9 Replies to “Scrub a dub dub”

  1. When we moved to Ontario we noticed lots of people still use the wash lines where in B.C. it is frowned upon. I noticed the laundry flapping in the breeze on Isla and especially ones that where hanging right on the street.I myself like the convenience of my washer and dryer.


  2. You know how I love clothesline photos! The apartment we rented last November had a brand new Samsung combination washer/drier that supposedly took 4 hours to complete the entire process. A modern miracle in the bedroom closet! LOL The clothes were wetter after 4 hours than they were after the spin cycle, so we'd lug the clothes up to the roof and hang them under a palapa where birds would poop on them. The machine would also randomly lock with the wet clothes inside and hold them for ransom. The joys of paradise. (Tim Pho is the answer.)
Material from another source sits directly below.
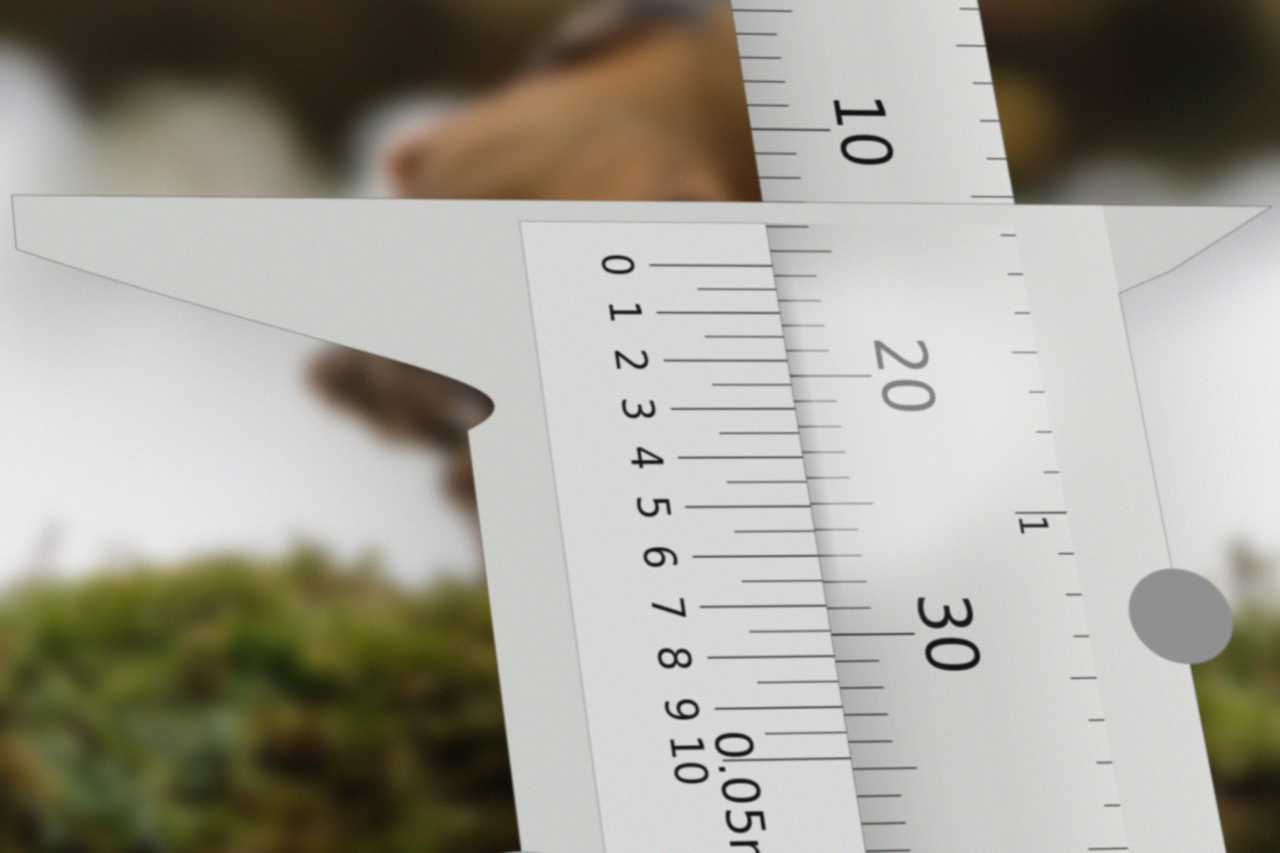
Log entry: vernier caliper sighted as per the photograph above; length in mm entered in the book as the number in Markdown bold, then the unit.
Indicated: **15.6** mm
  3. Hi Edie: I had a clothesline at the Castle Rock B&B for years, but it was hidden behind the house, away from public view. “It's just not done, you know!” in parts of British-influenced Canada. LOL
    Loved my clothesline.


  4. Hi Becky: I actually had your name in brackets after the “photo-nut” comment of the blog, then removed it as I realized I have a FEW other friends who take lots of laundry-line photos as well. Your combination washer-dryer sounds like the European ones; swish swish – pause. Swish-swish – pause. It takes forever!


  5. Tim Pho is the laundry service/shop downtown on Juarez, across from Poc Chuc. There are long laundry sinks by some houses, often used daily by the abuelita of the casa. Less expensive lil machines that only agitate are popular, and allow women to get through a mountain of laundry in a morning…with a lot of wringing & filling/draining of laundry. But in comparison, my housekeeper isn't a fan of my American washer that takes longer (but is effortless).


  6. Hi Ronda: Thanks, I have passed that place hundreds of times …. never noticed the name of it. I remember when my mom had a wringer washing machine, and the hard work that was necessary to do laundry with that beast! I got pretty good working it when I was just a little kid. The wringer part was always a bit scary though. And then … dad bought her a Bendix combination washer and dryer. Woo Hoo. That was easy, but slow, very slow.


  7. Swish swish pause . . . then it sounds like a jet taking off when it goes into the spin cycle. Then squirts more water on the clothes in the dry cycle?

    I also use Tim Pho as a drop off spot when I take taxis to town. I always thought there was some Asian guy on Isla with a laundry, but a cab driver told me one time that the name is related to the Mayan word for lavanderia. Don't know if I understood him correctly.